>> Begin TASK MATERIAL

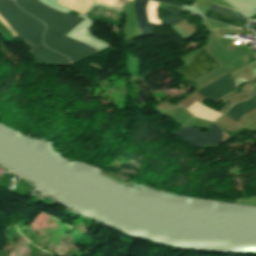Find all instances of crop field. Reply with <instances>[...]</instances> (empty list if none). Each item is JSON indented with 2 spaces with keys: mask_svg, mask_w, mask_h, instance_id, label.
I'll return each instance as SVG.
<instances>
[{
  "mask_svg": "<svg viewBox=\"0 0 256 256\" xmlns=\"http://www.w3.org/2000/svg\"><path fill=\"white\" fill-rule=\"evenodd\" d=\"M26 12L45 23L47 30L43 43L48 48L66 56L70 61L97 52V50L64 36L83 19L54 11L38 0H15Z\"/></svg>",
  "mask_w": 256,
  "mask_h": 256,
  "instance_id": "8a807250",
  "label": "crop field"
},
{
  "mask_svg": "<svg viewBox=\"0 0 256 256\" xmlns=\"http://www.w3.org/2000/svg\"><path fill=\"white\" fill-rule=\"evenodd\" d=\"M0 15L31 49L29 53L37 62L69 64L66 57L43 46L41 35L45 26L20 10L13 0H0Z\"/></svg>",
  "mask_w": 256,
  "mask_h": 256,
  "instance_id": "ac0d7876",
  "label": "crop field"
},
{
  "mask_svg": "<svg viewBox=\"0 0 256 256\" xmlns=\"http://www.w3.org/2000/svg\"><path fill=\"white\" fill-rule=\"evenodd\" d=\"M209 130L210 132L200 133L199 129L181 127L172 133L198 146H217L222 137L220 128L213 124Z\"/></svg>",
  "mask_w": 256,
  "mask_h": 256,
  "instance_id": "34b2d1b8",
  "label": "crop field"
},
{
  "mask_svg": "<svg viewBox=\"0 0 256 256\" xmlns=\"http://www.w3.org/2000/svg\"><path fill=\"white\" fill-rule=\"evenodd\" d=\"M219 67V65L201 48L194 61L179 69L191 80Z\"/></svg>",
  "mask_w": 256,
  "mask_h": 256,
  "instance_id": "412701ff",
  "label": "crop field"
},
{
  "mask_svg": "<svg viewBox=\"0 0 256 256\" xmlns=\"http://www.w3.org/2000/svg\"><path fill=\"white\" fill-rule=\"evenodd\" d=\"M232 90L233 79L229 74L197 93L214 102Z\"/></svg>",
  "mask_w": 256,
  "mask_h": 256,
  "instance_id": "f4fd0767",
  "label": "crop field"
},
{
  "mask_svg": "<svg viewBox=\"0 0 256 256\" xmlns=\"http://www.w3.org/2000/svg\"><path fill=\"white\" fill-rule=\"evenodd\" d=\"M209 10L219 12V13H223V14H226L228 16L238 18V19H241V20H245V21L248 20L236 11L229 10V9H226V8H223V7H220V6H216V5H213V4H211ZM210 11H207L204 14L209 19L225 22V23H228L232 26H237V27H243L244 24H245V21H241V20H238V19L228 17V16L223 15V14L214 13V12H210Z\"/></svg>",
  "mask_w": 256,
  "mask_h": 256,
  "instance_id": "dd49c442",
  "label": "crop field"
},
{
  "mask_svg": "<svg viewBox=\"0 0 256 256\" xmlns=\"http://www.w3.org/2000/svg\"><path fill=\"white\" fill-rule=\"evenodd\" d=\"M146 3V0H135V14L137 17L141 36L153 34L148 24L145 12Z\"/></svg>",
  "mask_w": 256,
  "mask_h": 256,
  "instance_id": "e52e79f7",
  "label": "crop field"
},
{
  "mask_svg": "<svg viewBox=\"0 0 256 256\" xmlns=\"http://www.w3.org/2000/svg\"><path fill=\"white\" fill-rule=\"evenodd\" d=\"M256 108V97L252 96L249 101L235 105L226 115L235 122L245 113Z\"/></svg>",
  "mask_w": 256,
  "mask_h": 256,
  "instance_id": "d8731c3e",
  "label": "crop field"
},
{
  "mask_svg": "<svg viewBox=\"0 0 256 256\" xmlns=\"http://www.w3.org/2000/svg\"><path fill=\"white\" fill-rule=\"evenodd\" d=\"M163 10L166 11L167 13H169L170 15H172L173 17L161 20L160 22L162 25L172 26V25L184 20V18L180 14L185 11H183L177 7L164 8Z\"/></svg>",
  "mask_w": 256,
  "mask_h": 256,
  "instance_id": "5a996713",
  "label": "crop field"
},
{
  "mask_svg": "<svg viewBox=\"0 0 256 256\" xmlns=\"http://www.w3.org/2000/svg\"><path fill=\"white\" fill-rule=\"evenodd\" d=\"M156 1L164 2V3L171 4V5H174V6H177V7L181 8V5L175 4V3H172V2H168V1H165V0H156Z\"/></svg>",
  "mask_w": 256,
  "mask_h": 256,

>> End TASK MATERIAL

» **EXERCISE TASK**
Copy out every one of the rows above word for word, leaving the pictures out of your answer.

» **RESULT OF THE TASK**
Find all instances of crop field. Reply with <instances>[...]</instances> (empty list if none). Each item is JSON indented with 2 spaces with keys: mask_svg, mask_w, mask_h, instance_id, label.
I'll return each instance as SVG.
<instances>
[{
  "mask_svg": "<svg viewBox=\"0 0 256 256\" xmlns=\"http://www.w3.org/2000/svg\"><path fill=\"white\" fill-rule=\"evenodd\" d=\"M26 12L45 23L47 30L43 43L48 48L66 56L70 61L97 52V50L64 36L83 19L54 11L38 0H15Z\"/></svg>",
  "mask_w": 256,
  "mask_h": 256,
  "instance_id": "8a807250",
  "label": "crop field"
},
{
  "mask_svg": "<svg viewBox=\"0 0 256 256\" xmlns=\"http://www.w3.org/2000/svg\"><path fill=\"white\" fill-rule=\"evenodd\" d=\"M0 15L31 49L29 53L37 62L69 64L66 57L43 46L41 35L45 26L20 10L13 0H0Z\"/></svg>",
  "mask_w": 256,
  "mask_h": 256,
  "instance_id": "ac0d7876",
  "label": "crop field"
},
{
  "mask_svg": "<svg viewBox=\"0 0 256 256\" xmlns=\"http://www.w3.org/2000/svg\"><path fill=\"white\" fill-rule=\"evenodd\" d=\"M209 130L210 132L200 133L199 129L181 127L172 133L198 146H217L222 137L220 128L213 124Z\"/></svg>",
  "mask_w": 256,
  "mask_h": 256,
  "instance_id": "34b2d1b8",
  "label": "crop field"
},
{
  "mask_svg": "<svg viewBox=\"0 0 256 256\" xmlns=\"http://www.w3.org/2000/svg\"><path fill=\"white\" fill-rule=\"evenodd\" d=\"M219 67V65L201 48L194 61L179 69L191 80Z\"/></svg>",
  "mask_w": 256,
  "mask_h": 256,
  "instance_id": "412701ff",
  "label": "crop field"
},
{
  "mask_svg": "<svg viewBox=\"0 0 256 256\" xmlns=\"http://www.w3.org/2000/svg\"><path fill=\"white\" fill-rule=\"evenodd\" d=\"M232 90L233 79L229 74L197 93L214 102Z\"/></svg>",
  "mask_w": 256,
  "mask_h": 256,
  "instance_id": "f4fd0767",
  "label": "crop field"
},
{
  "mask_svg": "<svg viewBox=\"0 0 256 256\" xmlns=\"http://www.w3.org/2000/svg\"><path fill=\"white\" fill-rule=\"evenodd\" d=\"M209 10L219 12V13H223V14H226L228 16L238 18V19H241V20H245V21L248 20L236 11L229 10V9H226V8H223V7H220V6H216V5H213V4H211ZM210 11H207L204 14L209 19L225 22V23H228L232 26H237V27H243L244 24H245V21H241V20H238V19L228 17V16L223 15V14L214 13V12H210Z\"/></svg>",
  "mask_w": 256,
  "mask_h": 256,
  "instance_id": "dd49c442",
  "label": "crop field"
},
{
  "mask_svg": "<svg viewBox=\"0 0 256 256\" xmlns=\"http://www.w3.org/2000/svg\"><path fill=\"white\" fill-rule=\"evenodd\" d=\"M146 3V0H135V14L137 17L141 36L153 34L148 24L145 12Z\"/></svg>",
  "mask_w": 256,
  "mask_h": 256,
  "instance_id": "e52e79f7",
  "label": "crop field"
},
{
  "mask_svg": "<svg viewBox=\"0 0 256 256\" xmlns=\"http://www.w3.org/2000/svg\"><path fill=\"white\" fill-rule=\"evenodd\" d=\"M256 108V97L252 96L249 101L235 105L226 115L235 122L245 113Z\"/></svg>",
  "mask_w": 256,
  "mask_h": 256,
  "instance_id": "d8731c3e",
  "label": "crop field"
},
{
  "mask_svg": "<svg viewBox=\"0 0 256 256\" xmlns=\"http://www.w3.org/2000/svg\"><path fill=\"white\" fill-rule=\"evenodd\" d=\"M163 10L166 11L167 13H169L170 15H172L173 17L161 20L160 22L162 25L172 26V25L184 20V18L180 14L185 11H183L177 7L164 8Z\"/></svg>",
  "mask_w": 256,
  "mask_h": 256,
  "instance_id": "5a996713",
  "label": "crop field"
},
{
  "mask_svg": "<svg viewBox=\"0 0 256 256\" xmlns=\"http://www.w3.org/2000/svg\"><path fill=\"white\" fill-rule=\"evenodd\" d=\"M156 1L164 2V3L171 4V5H174V6H177V7L181 8V5L175 4V3H172V2H168V1H165V0H156Z\"/></svg>",
  "mask_w": 256,
  "mask_h": 256,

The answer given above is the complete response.